Em Outubro de 2018 foi tomada uma decisão do mais alto valor
simbólico e que representa uma viragem radical da concepção da gestão do
Turismo. A autarquia decidiu retirar do ponto estratégico e emblemático, em
frente ao Rijksmuseum, em Dezembro de 2018, o famoso letreiro I AMSTERDAM, e
anunciou que as verbas destinadas à promoção do turismo iriam ser reduzidas, e
o respectivo Bureau do Turismo iria a partir desse momento dedicar-se à gestão
distributiva do mesmo turismo.
Por outras palavras, o Bureau iria dedicar-se precisamente
ao oposto da sua função original. Ou seja a sua nova função será o
desencorajamento do turismo.
A nova alcaide de Amsterdão,
Femke Halsema, abriu e definiu várias frentes de urgente regulação;
rigoroso regulamento para o Alojamento Local, forte limitação do turismo no red
light district, novo regulamento limitativo para a navegação nos canais, etc.
A cidade de Amsterdão está, por falta de espaço e por um
crescente número de pessoas a utilizarem este limitado espaço de forma autista,
egocêntrica e anárquica, a ‘rebentar pelas costuras’.
Para especificar apenas através de um exemplo. O trânsito em
Amsterdão é dominado pelas muitas centenas de milhares de ciclistas que
circulam numa rede bem desenvolvida de ciclovias. Nos últimos anos, estas
ciclovias foram também invadidas por scooters. Isto, e o facto de que estes
ciclistas, motorizados ou não, frequentemente não respeitarem os sinais de
trânsito, invadirem os passeios, e demonstrarem uma indiferença egocêntrica que
põe em perigo permanente os peões (muitas tensões hostis entre habitantes e
especialmente com turistas que não estão habituados às ‘regras’ arbitrárias da
‘roleta russa’) levou a situação a um ponto de ruptura. Assim foi estabelecido
que a partir de 8 de Abril não seria permitido às scooters circularem nas
ciclovias e seria obrigatório o uso de capacete, estabelecendo-se um período de
tolerância de dois meses. O problema é que, sem fiscalização, quase ninguém
respeita as regras pois Amsterdão, durante o ciclo neoliberal de privatização e
de desconstrução das instituições centrais do Estado, fechou muitas esquadras
de polícia.
Quando os efeitos múltiplos destes fenómenos resultantes de
uma conjugacão de factores globalizadores (turismo de massa tornado possível
pelo low-cost flying, falta de espaço,
destruição da identidade e autenticidade local através de uma actividade
monofuncional, expulsão dos habitantes locais devido a uma espiral
especulativa, etc.) atingem o ponto de uma ‘tempestade perfeita’, aí, como em
Veneza, torna-se impossível negar o crescer da irritação e da hostilidade dos
habitantes e as tensões tornam-se bem visíveis e explícitas.
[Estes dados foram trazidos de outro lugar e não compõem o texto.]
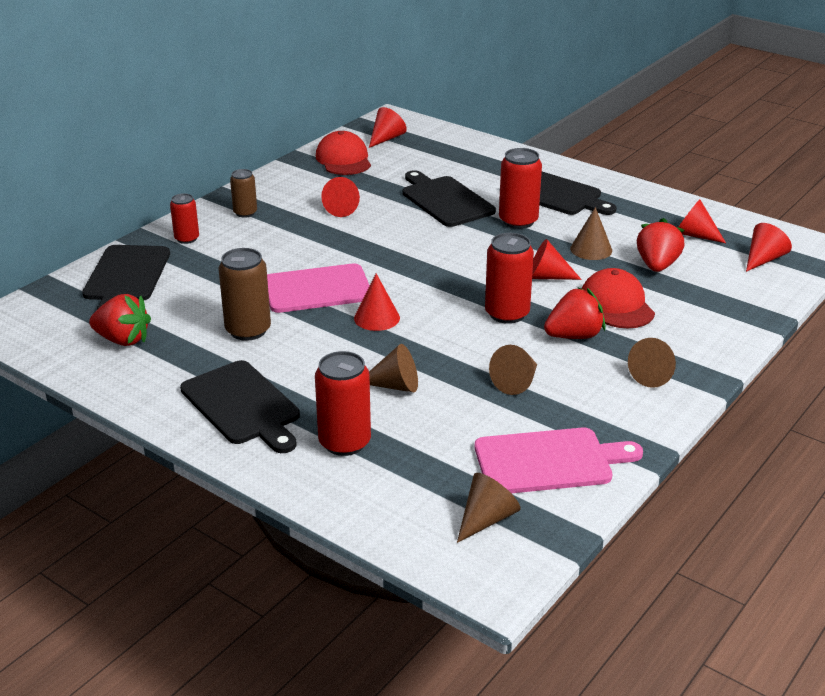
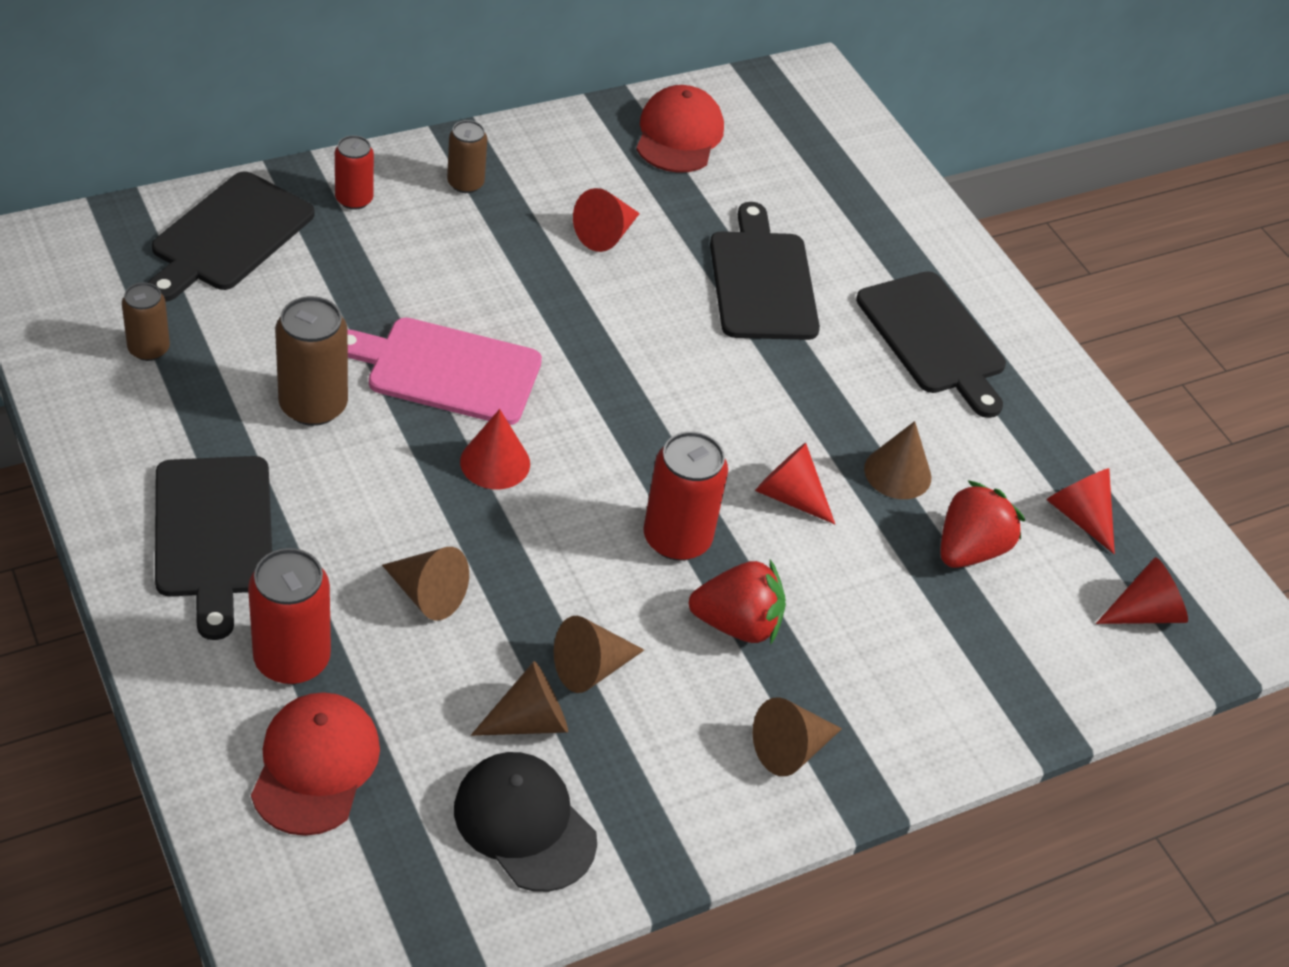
camera: 20 degrees right, 15 degrees up
red strawberry [89,294,151,346] -> brown can [122,283,170,361]
red cone [369,107,407,148] -> none
brown cone [457,473,521,543] -> brown cone moved to [471,661,568,736]
pink cutting board [475,427,643,493] -> black cap [454,752,597,892]
red can [499,148,542,229] -> none
red cap [582,268,655,328] -> red cap moved to [251,692,380,836]

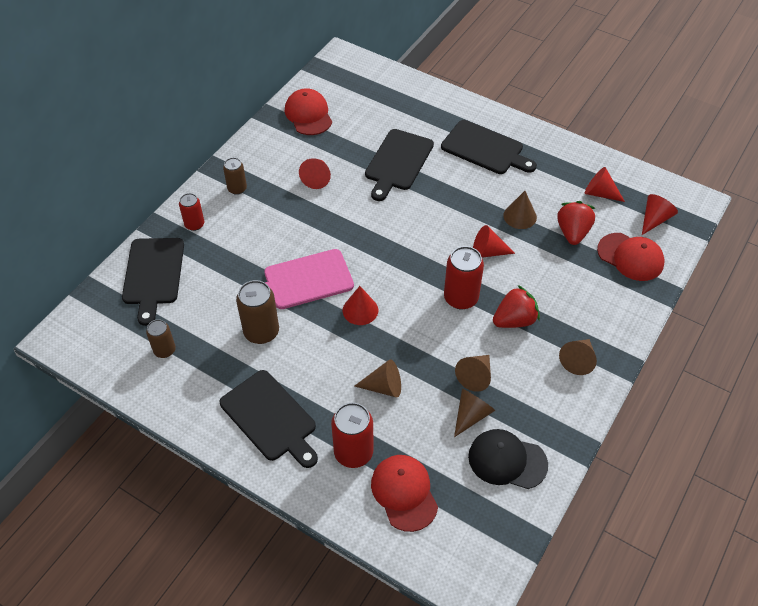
camera: 25 degrees left, 5 degrees up
black cutting board [710,202,820,340] -> black cutting board turned 120 degrees counterclockwise [365,129,434,201]
none -> red cap [597,233,665,281]

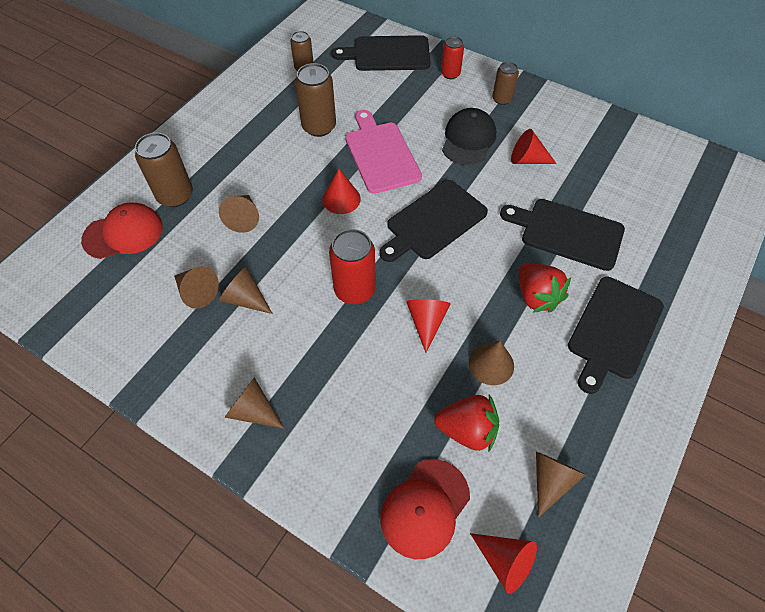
camera: 90 degrees right, 5 degrees up
black cutting board [220,370,318,468] -> black cutting board moved to [379,180,488,262]
red cap [285,88,332,135] -> none
red can [331,403,374,468] -> brown can [135,133,193,207]
black cap [468,429,548,489] -> black cap moved to [442,108,496,165]
red strawberry [493,285,540,328] -> red strawberry moved to [519,264,571,313]
red cone [585,167,625,202] -> brown cone [536,452,586,518]

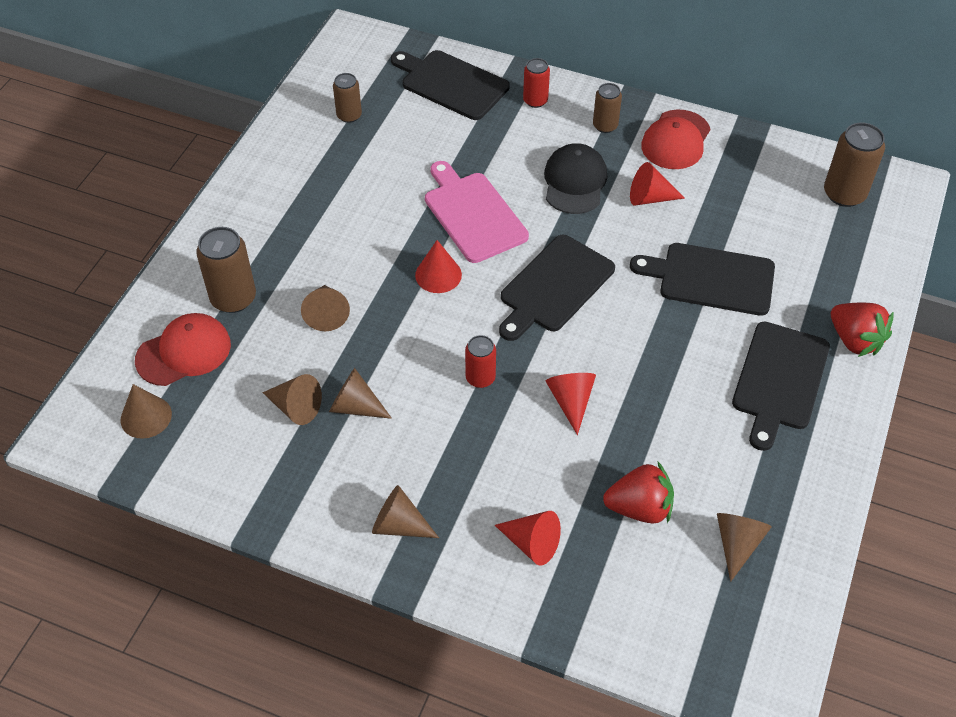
camera: 10 degrees left, 5 degrees down
brown can [295,63,336,137] -> brown can moved to [824,123,885,207]
red can [329,229,376,304] -> red can [465,335,496,388], size x0.61
black cutting board [332,35,431,71] -> black cutting board turned 45 degrees clockwise [391,50,510,120]
red cap [380,459,470,559] -> red cap moved to [641,109,710,169]
brown cone [469,340,514,385] -> brown cone moved to [121,384,172,439]
red cone [470,533,537,594] -> red cone moved to [495,511,561,566]
red strawberry [519,264,571,313] -> red strawberry moved to [831,303,894,357]

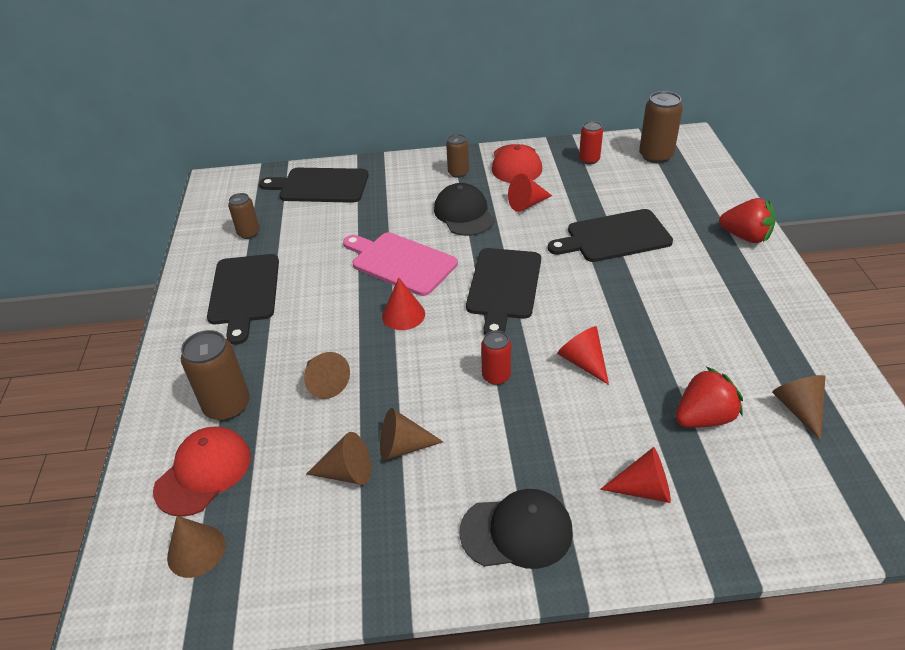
camera: 25 degrees left, 10 degrees down
brown cone [372,485,439,538] -> black cap [459,489,573,569]
red can [523,58,550,108] -> red can moved to [579,121,603,164]
black cutting board [732,322,830,451] -> black cutting board moved to [207,254,279,345]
Neste ponto de malaise a atitude liberal de laissez faire,
laissez passer torna-se insustentável do ponto de vista político e as
autarquias são confrontadas com um crescente cepticismo por parte dos
habitantes locais que se sentem cada vez menos representados nas suas
ansiedades e desesperam com a ausência de uma autoridade central reguladora e
de referência estimulante de pedagogia democrática.
Em Democracia, ‘A Sua Liberdade Termina Quando Começa a do
Outro’.
As cidades são também ecosistemas e portanto não podem
comportar o conceito de crescimento ilimitado. A salvaguarda dos equilíbrios da
civilitas na ecologia urbana precisa de uma regulação e vigilância permanente
por parte de uma autoridade central responsável e portadora de uma visão
estratégica.
O nosso futuro vai ser de forma crescente dominado pelo
desafio ecológico e pelas alterações climáticas. Nesta perspectiva, o
crescimento do turismo de massas e do low-cost flying não é só insustentável
mas é profundamente criminoso.
Portanto não é de espantar que a implementação de impostos
nos bilhetes e no combustível no transporte aéreo é urgentemente necessária e
inevitável.
A Europa vai reunir-se sobre esta questão em Junho.